I am curious about your friend and her regimen. Is she overweight or obese? Metformin is the gold standard for type 2s who are overweight or obese, but is controversial for those who are normal weight and definitely not recommended for underweight type 2s. These days, metformin is prescribed in the long-acting form and the maximum dosage is 2550 mg. You say she’s only taking 1000 mg; she could be taking twice that amount to manage her bgs. Is she on any other drugs besides metformin and Lantus to help her manage her bgs? Most doctors follow a series of steps when adding medications to manage their patients’ type 2 dm. Generally, most type 2s will start with metformin, then add a sulfonylurea, a DPP-IV inhibitor (Januvia), an incretin mimetic (Byetta), a TZD (i.e. Actos), an alpha-glucosidase inhibitor (i.e. Acarbose), and/or a meglitinide (i.e. Starlix) before they add any insulins. Usually, the person is on some combination of three of these drugs before the doctor will add insulin unless there is very good evidence that these drugs are unlikely to help or will have some detrimental effect. If, for instance, she has had a c-peptide test and it reveals she makes less insulin than normal, then most of these drugs will be ineffective and insulin is the treatment of choice. From what you’ve said, it’s not clear that your friend has gone through the multiple drug approach or had tests that would help show that the type 2 oral meds wouldn’t be helpful. She may want to talk to her doctor about her options, so she can make a more informed decisions.

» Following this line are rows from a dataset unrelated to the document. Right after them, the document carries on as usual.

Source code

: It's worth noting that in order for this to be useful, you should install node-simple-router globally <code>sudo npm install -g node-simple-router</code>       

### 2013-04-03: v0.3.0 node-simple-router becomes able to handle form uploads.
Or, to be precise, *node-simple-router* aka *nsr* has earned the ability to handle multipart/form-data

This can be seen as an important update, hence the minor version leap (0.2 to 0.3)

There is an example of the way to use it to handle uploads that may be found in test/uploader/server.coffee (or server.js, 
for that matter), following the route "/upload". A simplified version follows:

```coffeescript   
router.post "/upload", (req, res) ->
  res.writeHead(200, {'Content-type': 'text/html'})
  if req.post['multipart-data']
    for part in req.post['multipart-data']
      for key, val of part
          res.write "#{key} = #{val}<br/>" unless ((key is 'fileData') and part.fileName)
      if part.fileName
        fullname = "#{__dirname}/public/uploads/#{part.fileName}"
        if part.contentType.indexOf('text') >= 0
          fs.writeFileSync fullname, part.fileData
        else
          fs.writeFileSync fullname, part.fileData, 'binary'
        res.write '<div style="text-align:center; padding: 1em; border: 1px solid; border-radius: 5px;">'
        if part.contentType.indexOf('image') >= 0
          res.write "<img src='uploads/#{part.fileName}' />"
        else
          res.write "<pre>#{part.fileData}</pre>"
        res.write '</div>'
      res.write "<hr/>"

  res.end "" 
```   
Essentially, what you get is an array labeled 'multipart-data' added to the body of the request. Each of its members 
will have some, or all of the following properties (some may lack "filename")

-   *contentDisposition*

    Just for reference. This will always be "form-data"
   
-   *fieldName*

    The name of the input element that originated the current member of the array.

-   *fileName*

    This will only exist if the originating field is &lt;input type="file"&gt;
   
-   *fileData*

I would encourage her to find a proper endo, a CDE (diabetes educator) and a nutritionist. I read elsewhere you’re going to be taking classes together (GOOD FOR YOU!), so that is a step in the right direction. However, a private or semi-private meeting with a nutritionist and the CDE can be very helpful. Group education classes are good for giving you a foundation and a theoretical basis from which to operate, but a private meeting with a nutritionist will allow her (and you) to develop your own meal plan based on your needs, your food choices, and your preferences. Instead of a pre-printed sheet, you’ll get a plan that fits your life. The CDE can make sure she is injecting correctly, discuss her feelings about her diabetes, and help her use her bg readings more effectively. An endo should help set bg goals, review prescription and non-prescription medications, and screen for any complications – a very important part of any doctor appointment for type 2s, who often have complications from diagnosis.

BTW, just because she’s “on insulin” does not mean she can eat whatever she wants. She is on a LONG-ACTING insulin analog. That means it dribbles out tiny bits of insulin over a 24 hour period. It’s the same amount of insulin, no matter if she’s eating or if she’s simply sitting around, watching TV. It will not respond to the rise in bgs from eating a meal or snack. If she were on a rapid acting insulin, then she would be able to “cover” her food with insulin, as Adrienne says. This is where a nutritionist can be helpful. A nutritionist can help her design a meal plan which minimizes rises in bgs but which does not allow her to go too low, for instance.

To put it simply, getting some diabetes education with an endo, a CDE, and a nutritionist is important – regardless of whether she’s on insulin or not! I hope this helps.